==== DATASET RECORDS ====
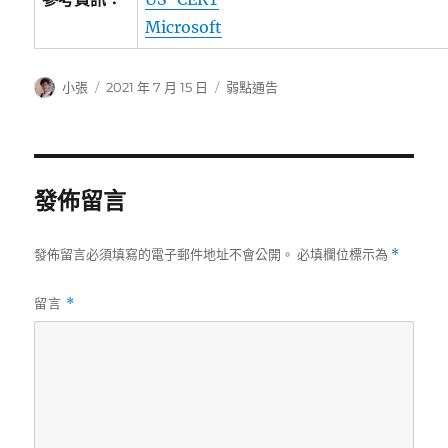
Microsoft
作
發
分
小張
2021 年 7 月 15 日
弱點通告
者
佈
類
日
期:
發佈留言
發佈留言必須填寫的電子郵件地址不會公開。
必填欄位標示為
*
留言
*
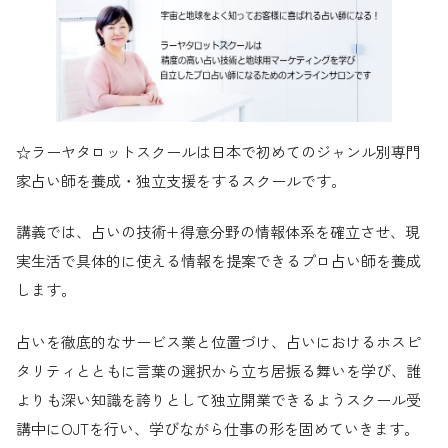
☆ラーヤタロットスクールは日本で初めてのジャンル別専門
家占い師を養成・独立支援をするスクールです。
講義では、占いの技術+得意分野の情報体系を確立させ、現
実生活で具体的に使える情報を提案できるプロ占い師を養成
します。
占いを徹底的なサービス業と位置づけ、占いにおけるホスピ
タリティとともに言葉の選択から立ち居振る舞いを学び、誰
よりも深い知識を誇りとして独立開業できるようスクール受
講中にOJTを行い、学びながら仕事の形を固めていきます。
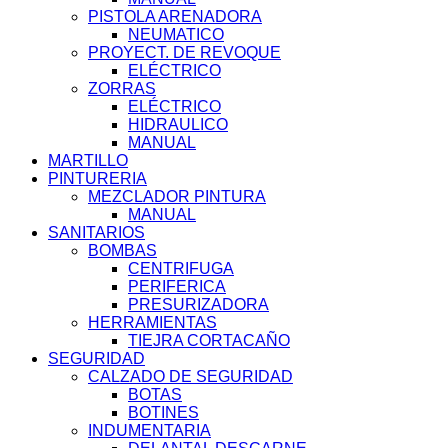
PISTOLA ARENADORA
NEUMATICO
PROYECT. DE REVOQUE
ELÉCTRICO
ZORRAS
ELÉCTRICO
HIDRAULICO
MANUAL
MARTILLO
PINTURERIA
MEZCLADOR PINTURA
MANUAL
SANITARIOS
BOMBAS
CENTRIFUGA
PERIFERICA
PRESURIZADORA
HERRAMIENTAS
TIEJRA CORTACAÑO
SEGURIDAD
CALZADO DE SEGURIDAD
BOTAS
BOTINES
INDUMENTARIA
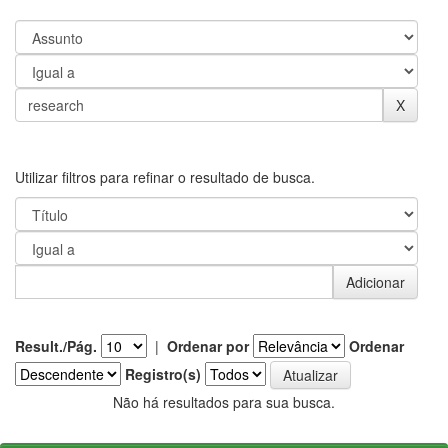
Utilizar filtros para refinar o resultado de busca.
Result./Pág.
|
Ordenar por
Ordenar
Registro(s)
Não há resultados para sua busca.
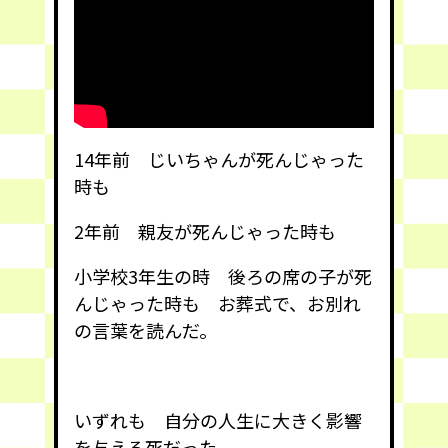
14年前 じいちゃんが死んじゃった
時も
2年前 親友が死んじゃった時も
小学校3年生の時 後ろの席の子が死
んじゃった時も お葬式で、お別れ
の言葉を読んだ。
いずれも 自分の人生に大きく影響
を与える死だった。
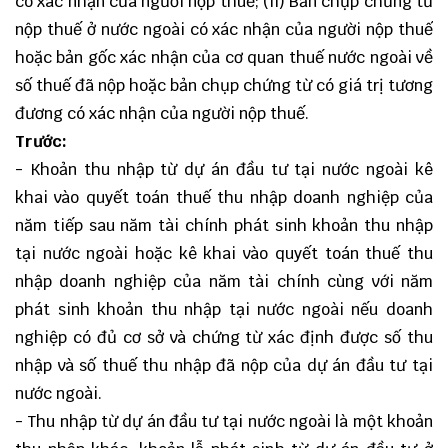
có xác nhận của người nộp thuế; (ii) Bản chụp chứng từ
nộp thuế ở nước ngoài có xác nhận của người nộp thuế
hoặc bản gốc xác nhận của cơ quan thuế nước ngoài về
số thuế đã nộp hoặc bản chụp chứng từ có giá trị tương
đương có xác nhận của người nộp thuế.
Trước:
- Khoản thu nhập từ dự án đầu tư tại nước ngoài kê
khai vào quyết toán thuế thu nhập doanh nghiệp của
năm tiếp sau năm tài chính phát sinh khoản thu nhập
tại nước ngoài hoặc kê khai vào quyết toán thuế thu
nhập doanh nghiệp của năm tài chính cùng với năm
phát sinh khoản thu nhập tại nước ngoài nếu doanh
nghiệp có đủ cơ sở và chứng từ xác định được số thu
nhập và số thuế thu nhập đã nộp của dự án đầu tư tại
nước ngoài.
- Thu nhập từ dự án đầu tư tại nước ngoài là một khoản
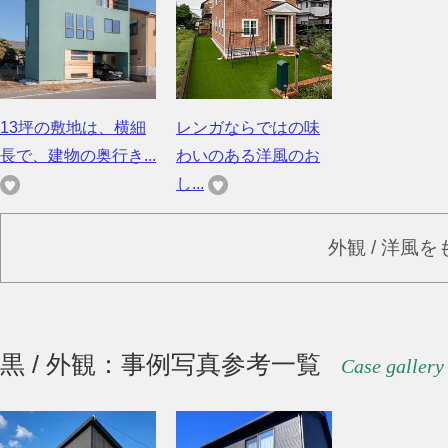
13坪の敷地は、横細
レンガならではの味
長で、建物の奥行き...
わいのある洋風のお
し...
外観 / 洋風
黒 / 外観：事例写真参考一覧
Case gallery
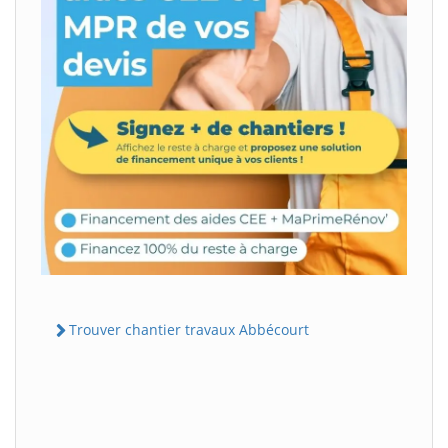
Trouver chantier travaux Abbécourt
====
**GOAL OF THE EXERCISE:** With the pictures left out, output exactly the lines that begin at the line containing "TIEJRA CORTACAÑO" and end at the last line of the material.

**ANSWER FOR THE TASK:**
TIEJRA CORTACAÑO
SEGURIDAD
CALZADO DE SEGURIDAD
BOTAS
BOTINES
INDUMENTARIA
Utilizar filtros para refinar o resultado de busca.
Result./Pág.
|
Ordenar por
Ordenar
Registro(s)
Não há resultados para sua busca.
14年前 じいちゃんが死んじゃった
時も
2年前 親友が死んじゃった時も
小学校3年生の時 後ろの席の子が死
んじゃった時も お葬式で、お別れ
の言葉を読んだ。
いずれも 自分の人生に大きく影響
を与える死だった。
có xác nhận của người nộp thuế; (ii) Bản chụp chứng từ
nộp thuế ở nước ngoài có xác nhận của người nộp thuế
hoặc bản gốc xác nhận của cơ quan thuế nước ngoài về
số thuế đã nộp hoặc bản chụp chứng từ có giá trị tương
đương có xác nhận của người nộp thuế.
Trước:
- Khoản thu nhập từ dự án đầu tư tại nước ngoài kê
khai vào quyết toán thuế thu nhập doanh nghiệp của
năm tiếp sau năm tài chính phát sinh khoản thu nhập
tại nước ngoài hoặc kê khai vào quyết toán thuế thu
nhập doanh nghiệp của năm tài chính cùng với năm
phát sinh khoản thu nhập tại nước ngoài nếu doanh
nghiệp có đủ cơ sở và chứng từ xác định được số thu
nhập và số thuế thu nhập đã nộp của dự án đầu tư tại
nước ngoài.
- Thu nhập từ dự án đầu tư tại nước ngoài là một khoản
13坪の敷地は、横細
レンガならではの味
長で、建物の奥行き...
わいのある洋風のお
し...
外観 / 洋風
黒 / 外観：事例写真参考一覧
Case gallery
Trouver chantier travaux Abbécourt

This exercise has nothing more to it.